- [TASK INPUT]
-- Opening Marker --

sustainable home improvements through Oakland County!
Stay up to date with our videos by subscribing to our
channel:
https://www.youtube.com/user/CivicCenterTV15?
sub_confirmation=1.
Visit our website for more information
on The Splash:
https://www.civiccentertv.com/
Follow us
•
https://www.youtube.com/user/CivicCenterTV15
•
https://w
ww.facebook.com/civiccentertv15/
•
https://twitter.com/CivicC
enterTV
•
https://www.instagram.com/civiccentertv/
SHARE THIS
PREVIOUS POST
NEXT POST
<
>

-- Closing Marker --

- [GOAL OF THE EXERCISE]
An exact copy of every record is needed; write it out in full.

- [TASK SOLUTION]
sustainable home improvements through Oakland County!
Stay up to date with our videos by subscribing to our
channel:
https://www.youtube.com/user/CivicCenterTV15?
sub_confirmation=1.
Visit our website for more information
on The Splash:
https://www.civiccentertv.com/
Follow us
•
https://www.youtube.com/user/CivicCenterTV15
•
https://w
ww.facebook.com/civiccentertv15/
•
https://twitter.com/CivicC
enterTV
•
https://www.instagram.com/civiccentertv/
SHARE THIS
PREVIOUS POST
NEXT POST
<
>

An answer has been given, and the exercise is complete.